Task item:
Using the records below, copy every line that holds the string "Song".
#### Given data ####
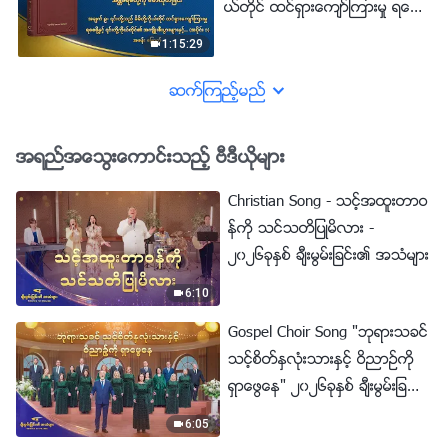
ယ္တိုင္ ထင္ရွားေက်ာ္ၾကားမႈ ရေစ
၎တို႔သည္ ဘုရားအိမ္ေတာ္၏အ
သစၥာပင္ ေဖာက္ၾကသည္ (အပိုင္း
ဖို႔ႏွင့္ ၎တို႔ကိုယ္တိုင္၏ အက်ိဳးစီး
က်ိဳးစီးပြားမ်ားကို မည္သည့္အခါမွ်
၁) အခန္း ေလး
1:15:29
ပြားမ်ားႏွင့္ ရည္မွန္းခ်က္မ်ားကို ျပ
အေရးမထားသကဲ့သို႔ တစ္ကိုယ္ေ
ည့္ဝေစဖို႔သာ ၎တို႔၏တာဝန္ကို
ဆက္ၾကည့္မည္
ရ ထင္ေပၚေက်ာ္ၾကားမႈအတြက္ ဖ
ထမ္းေဆာင္ျခင္းျဖစ္သည္။
လွယ္လ်က္ ထိုအက်ိဳးစီးပြားမ်ားကို
၎တို႔သည္ ဘုရားအိမ္ေတာ္၏အ
သစၥာပင္ ေဖာက္ၾကသည္ (အပိုင္း
အရည္အေသြးေကာင္းသည့္ ဗီဒီယိုမ်ား
က်ိဳးစီးပြားမ်ားကို မည္သည့္အခါမွ်
၁) အခန္း ငါး
အေရးမထားသကဲ့သို႔ တစ္ကိုယ္ေ
Christian Song - သင့္အထူးတာဝ
ရ ထင္ေပၚေက်ာ္ၾကားမႈအတြက္ ဖ
န္ကို သင္သတိျပဳမိလား -
လွယ္လ်က္ ထိုအက်ိဳးစီးပြားမ်ားကို
၂၀၂၆ခုႏွစ္ ခ်ီးမြမ္းျခင္း၏ အသံမ်ား
သစၥာပင္ ေဖာက္ၾကသည္ (အပိုင္း
6:10
၁) အခန္း ေျခာက္
Gospel Choir Song "ဘုရားသခင္
သင့္စိတ္ႏွလုံးသားႏွင့္ ဝိညာဥ္ကို
ရွာေဖြေန" ၂၀၂၆ခုႏွစ္ ခ်ီးမြမ္းျခ
င္း၏ အသံမ်ား
6:05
####
Task output:
Christian Song - သင့္အထူးတာဝ
Gospel Choir Song "ဘုရားသခင္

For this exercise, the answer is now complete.